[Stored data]
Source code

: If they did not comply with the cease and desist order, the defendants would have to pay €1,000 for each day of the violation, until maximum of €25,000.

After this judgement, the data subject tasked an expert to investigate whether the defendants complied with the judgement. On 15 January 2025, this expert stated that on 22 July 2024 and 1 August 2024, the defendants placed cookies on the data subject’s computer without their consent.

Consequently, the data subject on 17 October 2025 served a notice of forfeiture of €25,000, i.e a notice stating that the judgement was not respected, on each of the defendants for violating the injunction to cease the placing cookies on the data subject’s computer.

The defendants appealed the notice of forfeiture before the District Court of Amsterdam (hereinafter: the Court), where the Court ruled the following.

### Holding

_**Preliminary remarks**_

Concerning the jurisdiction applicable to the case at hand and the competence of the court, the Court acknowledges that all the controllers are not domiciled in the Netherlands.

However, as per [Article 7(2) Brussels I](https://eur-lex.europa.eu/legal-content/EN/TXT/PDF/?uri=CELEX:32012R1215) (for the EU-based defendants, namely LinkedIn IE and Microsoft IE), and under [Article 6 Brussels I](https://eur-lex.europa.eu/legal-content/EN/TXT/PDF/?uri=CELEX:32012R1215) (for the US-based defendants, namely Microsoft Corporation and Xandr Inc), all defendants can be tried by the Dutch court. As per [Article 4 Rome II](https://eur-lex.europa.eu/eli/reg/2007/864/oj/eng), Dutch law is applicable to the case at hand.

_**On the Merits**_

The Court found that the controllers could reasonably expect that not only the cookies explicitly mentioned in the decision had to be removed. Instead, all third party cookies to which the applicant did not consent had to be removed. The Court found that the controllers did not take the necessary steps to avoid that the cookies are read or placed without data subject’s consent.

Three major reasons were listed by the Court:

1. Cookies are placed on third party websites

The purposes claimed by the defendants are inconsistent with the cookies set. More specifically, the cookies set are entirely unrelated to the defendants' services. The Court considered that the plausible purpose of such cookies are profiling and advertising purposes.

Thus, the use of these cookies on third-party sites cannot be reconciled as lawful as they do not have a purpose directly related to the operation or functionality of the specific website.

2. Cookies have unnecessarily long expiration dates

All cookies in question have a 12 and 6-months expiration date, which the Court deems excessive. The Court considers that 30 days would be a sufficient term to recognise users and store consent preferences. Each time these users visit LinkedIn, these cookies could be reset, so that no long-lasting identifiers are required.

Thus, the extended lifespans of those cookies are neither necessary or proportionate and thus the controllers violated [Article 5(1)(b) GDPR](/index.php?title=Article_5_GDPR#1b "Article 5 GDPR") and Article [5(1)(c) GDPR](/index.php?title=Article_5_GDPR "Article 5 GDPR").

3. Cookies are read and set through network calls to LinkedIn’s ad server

Work item:
Rewrite the entries above with "defendants" swapped for "respondents" everywhere it occurs, changing nothing else.

Task answer:
Source code

: If they did not comply with the cease and desist order, the respondents would have to pay €1,000 for each day of the violation, until maximum of €25,000.

After this judgement, the data subject tasked an expert to investigate whether the respondents complied with the judgement. On 15 January 2025, this expert stated that on 22 July 2024 and 1 August 2024, the respondents placed cookies on the data subject’s computer without their consent.

Consequently, the data subject on 17 October 2025 served a notice of forfeiture of €25,000, i.e a notice stating that the judgement was not respected, on each of the respondents for violating the injunction to cease the placing cookies on the data subject’s computer.

The respondents appealed the notice of forfeiture before the District Court of Amsterdam (hereinafter: the Court), where the Court ruled the following.

### Holding

_**Preliminary remarks**_

Concerning the jurisdiction applicable to the case at hand and the competence of the court, the Court acknowledges that all the controllers are not domiciled in the Netherlands.

However, as per [Article 7(2) Brussels I](https://eur-lex.europa.eu/legal-content/EN/TXT/PDF/?uri=CELEX:32012R1215) (for the EU-based respondents, namely LinkedIn IE and Microsoft IE), and under [Article 6 Brussels I](https://eur-lex.europa.eu/legal-content/EN/TXT/PDF/?uri=CELEX:32012R1215) (for the US-based respondents, namely Microsoft Corporation and Xandr Inc), all respondents can be tried by the Dutch court. As per [Article 4 Rome II](https://eur-lex.europa.eu/eli/reg/2007/864/oj/eng), Dutch law is applicable to the case at hand.

_**On the Merits**_

The Court found that the controllers could reasonably expect that not only the cookies explicitly mentioned in the decision had to be removed. Instead, all third party cookies to which the applicant did not consent had to be removed. The Court found that the controllers did not take the necessary steps to avoid that the cookies are read or placed without data subject’s consent.

Three major reasons were listed by the Court:

1. Cookies are placed on third party websites

The purposes claimed by the respondents are inconsistent with the cookies set. More specifically, the cookies set are entirely unrelated to the respondents' services. The Court considered that the plausible purpose of such cookies are profiling and advertising purposes.

Thus, the use of these cookies on third-party sites cannot be reconciled as lawful as they do not have a purpose directly related to the operation or functionality of the specific website.

2. Cookies have unnecessarily long expiration dates

All cookies in question have a 12 and 6-months expiration date, which the Court deems excessive. The Court considers that 30 days would be a sufficient term to recognise users and store consent preferences. Each time these users visit LinkedIn, these cookies could be reset, so that no long-lasting identifiers are required.

Thus, the extended lifespans of those cookies are neither necessary or proportionate and thus the controllers violated [Article 5(1)(b) GDPR](/index.php?title=Article_5_GDPR#1b "Article 5 GDPR") and Article [5(1)(c) GDPR](/index.php?title=Article_5_GDPR "Article 5 GDPR").

3. Cookies are read and set through network calls to LinkedIn’s ad server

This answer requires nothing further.